木馬
修正中
その頃、律と真浦はまだECTを仕留めきれずに手をこまねいていた。
「ちっ、とっととくたばりやがれッ!」
逃げに徹するECTに対して律が苛立ちながら紫炎を飛ばすが、深木がすかさずに人形で受けて被害は無くなる。
「深木助かった!」
真浦が深木に近づこうとするとすかさず砲撃による牽制が飛んでくる。
「全く鬱陶しいやつらだ」
「律……俺様が自滅覚悟であの人形を抑えておくからその間に少女をやれ」
真浦が囁き、それに律が頷く。真浦が人形に突っ込んで三体の人形を捕まえ抱き締める。それに抵抗するように人形は取り出したナイフを振り回す
「やはり俺様の力でも壊れんか……」
「真浦よくやった。もう守ってくれる人形はいないぜ? 死ぬ覚悟は出来てる……よなッ!」
律がすかさず少女に飛び掛かろうとする。それを見ていたはずの山崎と谷岡は死の恐怖に身が侵されたのか反応する事すらできない。そのまま深木の命が刈り取られるまで数秒も掛からないだろう。
「……掛かったシュトゥルムミーネ」
深木が一言呟くと律の足元が爆発すると炎の嵐が吹き荒れる。その勢いは凄まじく何もかも燃やし尽くそうと広がっていく。その様子から山崎と谷岡はすぐに真浦の方へ向かう。
「……これでおしまい」
轟々と燃える炎の中を見つめ最早生きているはずも無いだろうと深木が視線を真浦に向けようとすると炎の中で何かが揺らめいているのに気付いた。

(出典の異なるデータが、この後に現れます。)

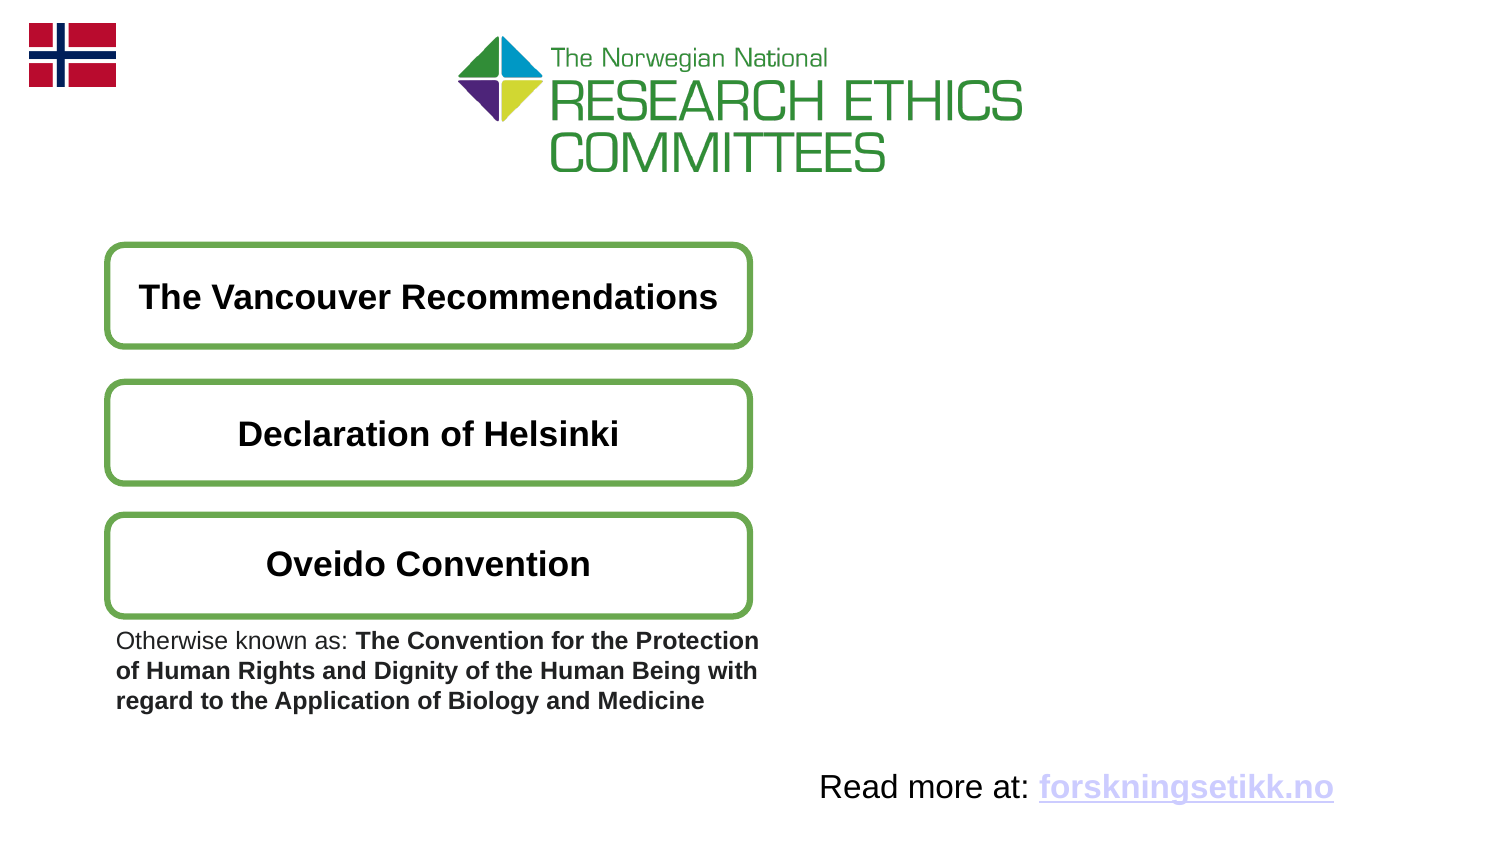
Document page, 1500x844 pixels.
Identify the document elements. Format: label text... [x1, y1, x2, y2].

text_box Oveido Convention [107, 514, 751, 617]
text_box The Vancouver Recommendations [107, 244, 751, 347]
text_box Declaration of Helsinki [107, 381, 751, 484]
text_box Otherwise known as: The Convention for the Protection of Human Rights and Dignity of the Human Being with regard to the Application of Biology and Medicine [95, 626, 795, 743]
picture [458, 36, 1022, 172]
picture [29, 23, 116, 88]
text_box Read more at: forskningsetikk.no [804, 744, 1456, 821]
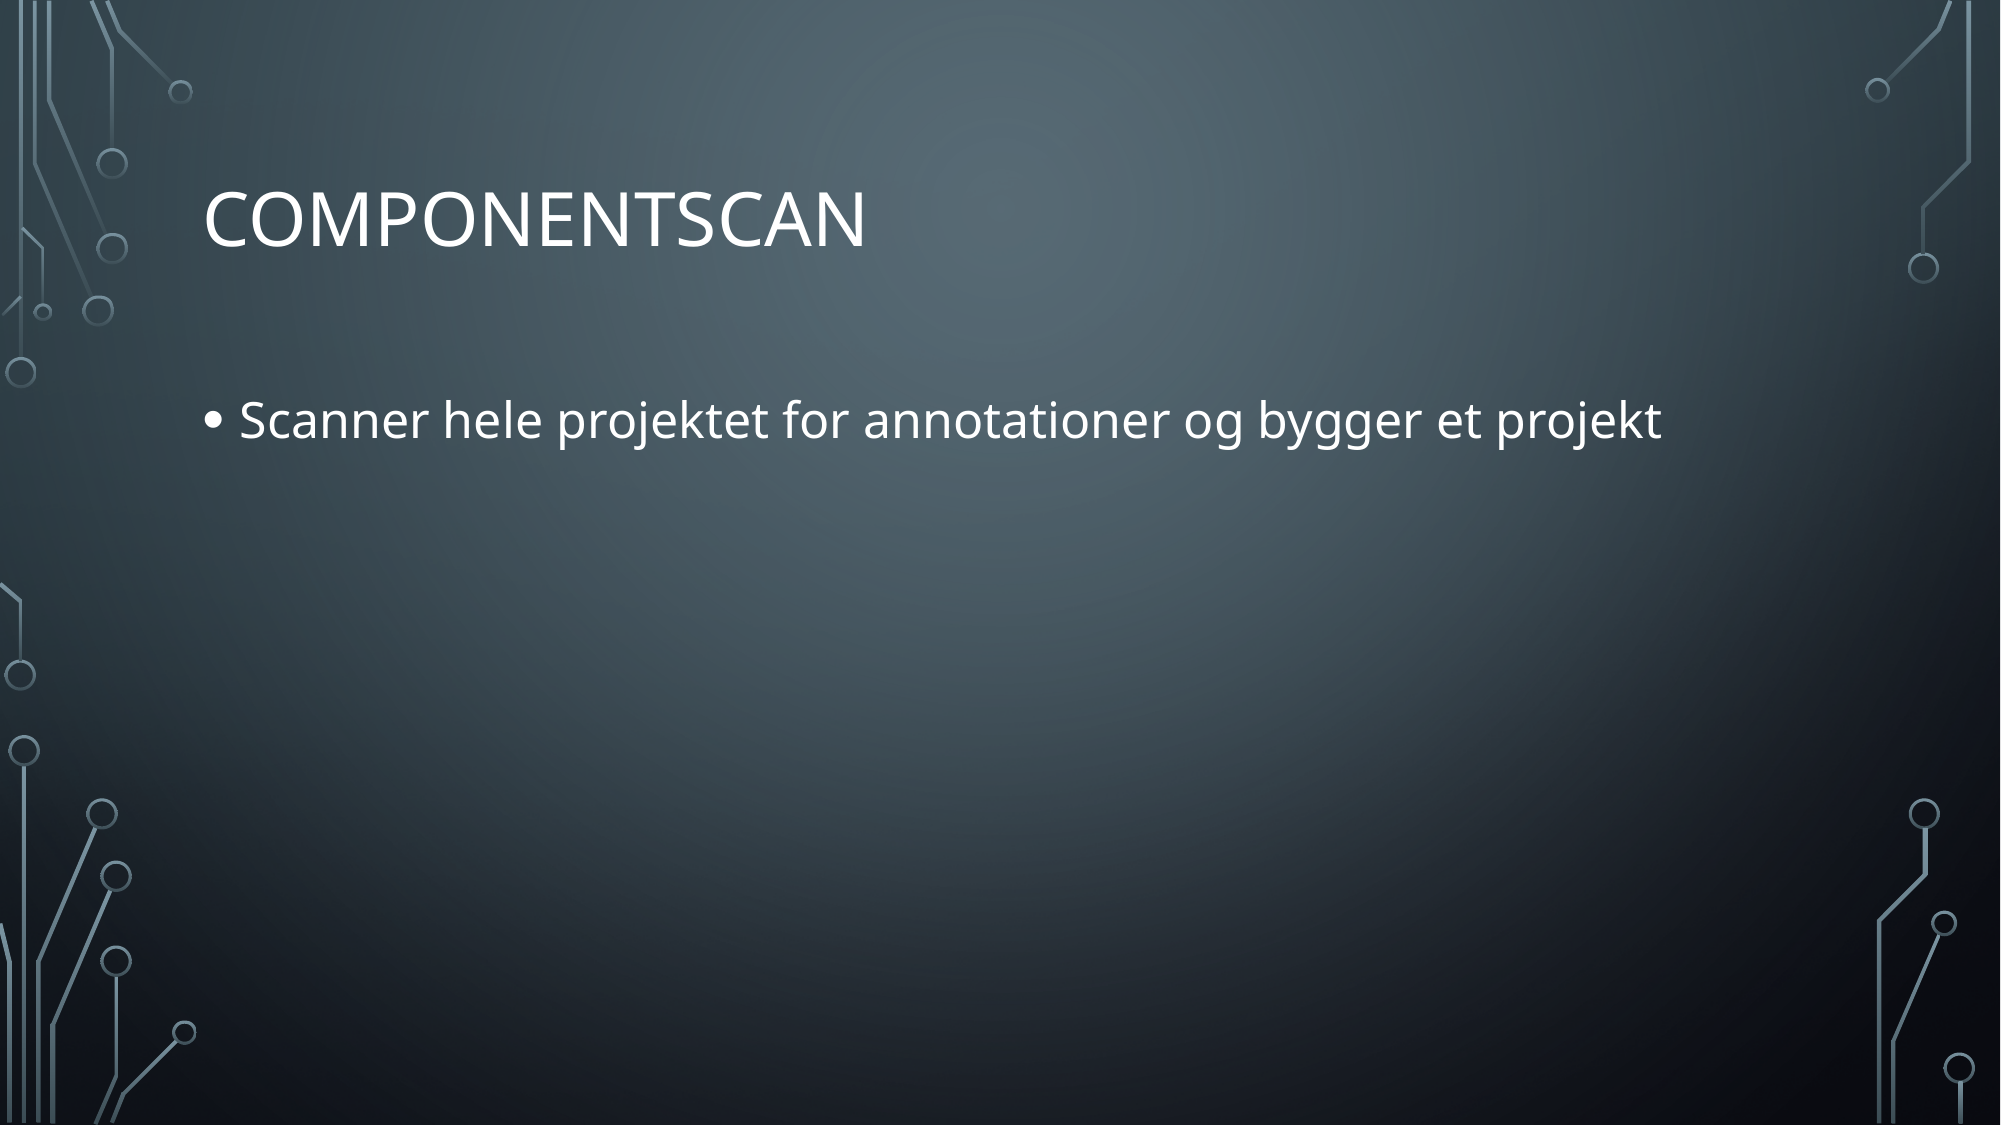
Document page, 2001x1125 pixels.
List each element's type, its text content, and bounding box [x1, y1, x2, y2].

title Componentscan [187, 101, 1813, 344]
list Scanner hele projektet for annotationer og bygger et projekt [187, 369, 1813, 951]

「まだこんなもんを隠し持ってたとはな……こいつは少し効いたぜ」
満身創痍でふらつきながら律が歩いていく。それを見ていた深木は驚きのあまり思考が止まる。
「……これで死なないなんて想定外」
「全く手間掛けさせやがって……子どもらしくねんねでもしてな!」
深木が我に返った時にはもう眼前には律が立っていた。そのまま律に手で叩かれ木に激突し倒れこむ。
「しまった……深木が」
「おい山崎、前を見ろ……!」
視線の先では真浦が人形を放り投げこちらに歩みを進めている。
「俺様の滾る想いを全て受け取れぇぇええッ!」
突然吠えたかと思ったら突然突っ込んでくる真浦に動揺しながらも二人は武器を構えるがその手は震えている。
「そうはさせるかよ」
突進してくる真浦を銃剣で押さえて伊坂が姿を現した。
「伊坂さん何故ここに!?」
「すまん、新手が来て手も足も出なかった……ここは一旦引いて本社に報告しに行くぞ」
伊坂がそのまま真浦を押しのけ素早く意識のない深木を回収する。
「伊坂さんが勝てないなんて……もしかして黒翼が!?」
「いや、やつじゃないが……それ以上にヤバそうなヤツだよ。深木の息はあるようだな……退くぞッ!」
「待ちやがれッ!」
律の飛ばしてきた紫炎を伊坂が銃剣で弾きにらみ合いながらじりじりと引き下がる。ある程度の距離まで下がると一気に駆け出し、その場から去っていった。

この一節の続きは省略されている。